The Moeller Molecular Modeling Club
Dan Shannon, biology teacher and founder of the Moeller Molecular Modeling Club at his school took education to a new level. He and his students create 3D printed models of molecular structures.
Molecular structures are very fascinating for scientists, but sadly they’re invisible! Thanks to 3D printing scientists can now create their own models of complicated molecular structures.
First steps – First fails
Dan Shannon, a biology teacher at archbishop Moeller High School in Cincinnati, founded an extracurricular activity called Moeller Molecular Modelling Club (MO3). In cooperation with a scientist like Dr. Thomas Beck from the University of Cincinnati, Mr. Shannon and his students started to print molecular structures; for example, a chloride channel. For this work, they use an Ultimaker 3, a dual extrusion desktop 3D printer. Their first print took three days but sadly in the last hours the prime tower produced a problem and so they had to stop the process.
No One is Born a Master
After this first setback, they started to optimize their working process. So they decided to no longer use the prime tower for big prints. Furthermore, they adjusted the speed of the print head for the printing process and for traveling to a faster speed. Also, they started to use PVA material, which is a perfect support for creating complex parts. This workflow became their standard setting for printing molecular structures. The next printings were much better and they were able to print two complementary portions of a molecule. Regions of special interest were color-coded by using simple felt-tip pens. The coloring process is still in progress of course, and Dan Shannon hopes to find a better and more a precise way. The complicated route, which hydrogen ions and chloride ions use, when passing molecules, represented by pipe cleaners.

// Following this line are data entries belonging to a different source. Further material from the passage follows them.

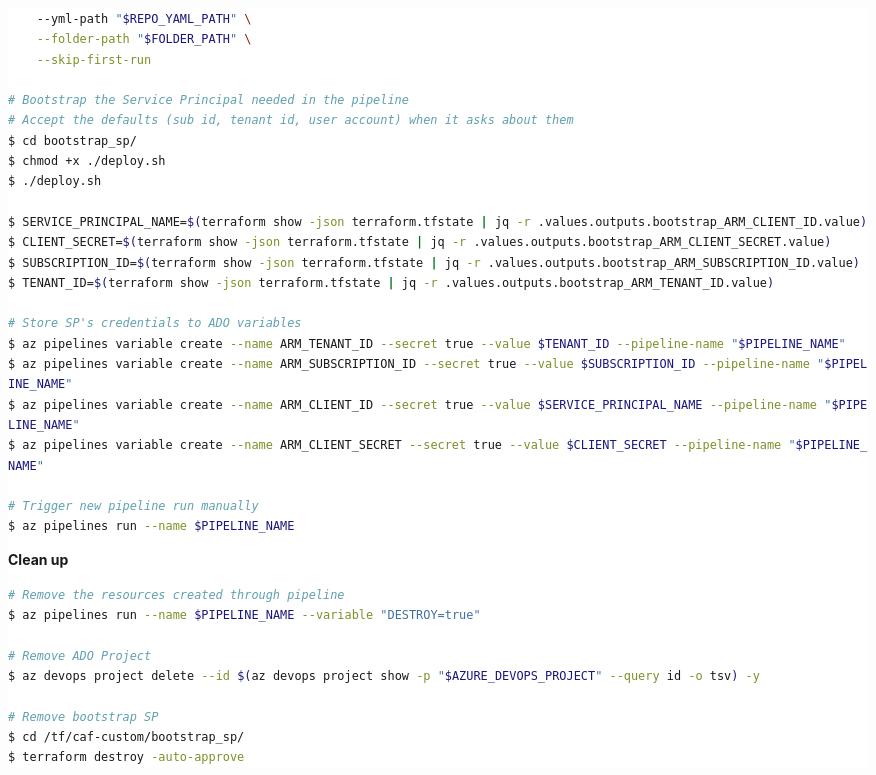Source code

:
 ```bash
    --yml-path "$REPO_YAML_PATH" \
    --folder-path "$FOLDER_PATH" \
    --skip-first-run

# Bootstrap the Service Principal needed in the pipeline
# Accept the defaults (sub id, tenant id, user account) when it asks about them
$ cd bootstrap_sp/
$ chmod +x ./deploy.sh
$ ./deploy.sh

$ SERVICE_PRINCIPAL_NAME=$(terraform show -json terraform.tfstate | jq -r .values.outputs.bootstrap_ARM_CLIENT_ID.value)
$ CLIENT_SECRET=$(terraform show -json terraform.tfstate | jq -r .values.outputs.bootstrap_ARM_CLIENT_SECRET.value)
$ SUBSCRIPTION_ID=$(terraform show -json terraform.tfstate | jq -r .values.outputs.bootstrap_ARM_SUBSCRIPTION_ID.value)
$ TENANT_ID=$(terraform show -json terraform.tfstate | jq -r .values.outputs.bootstrap_ARM_TENANT_ID.value)

# Store SP's credentials to ADO variables
$ az pipelines variable create --name ARM_TENANT_ID --secret true --value $TENANT_ID --pipeline-name "$PIPELINE_NAME"
$ az pipelines variable create --name ARM_SUBSCRIPTION_ID --secret true --value $SUBSCRIPTION_ID --pipeline-name "$PIPELINE_NAME"
$ az pipelines variable create --name ARM_CLIENT_ID --secret true --value $SERVICE_PRINCIPAL_NAME --pipeline-name "$PIPELINE_NAME"
$ az pipelines variable create --name ARM_CLIENT_SECRET --secret true --value $CLIENT_SECRET --pipeline-name "$PIPELINE_NAME"

# Trigger new pipeline run manually
$ az pipelines run --name $PIPELINE_NAME
```

**Clean up**

```bash
# Remove the resources created through pipeline
$ az pipelines run --name $PIPELINE_NAME --variable "DESTROY=true"

# Remove ADO Project
$ az devops project delete --id $(az devops project show -p "$AZURE_DEVOPS_PROJECT" --query id -o tsv) -y

# Remove bootstrap SP
$ cd /tf/caf-custom/bootstrap_sp/
$ terraform destroy -auto-approve
```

New Answers – More Questions
Printing these molecules verified lots of information, they already knew, but it also raised new questions, Shannon said. There will be a lot of more work in the future and probably new cooperations. All in all a fantastic school program, that’s not ordinary and totally up to date. Since 3D printing is not in its infancy anymore, it became part of many scientific fields. The U.S. government even created an exchange platform for 3D print models to encourage this new technology and its use.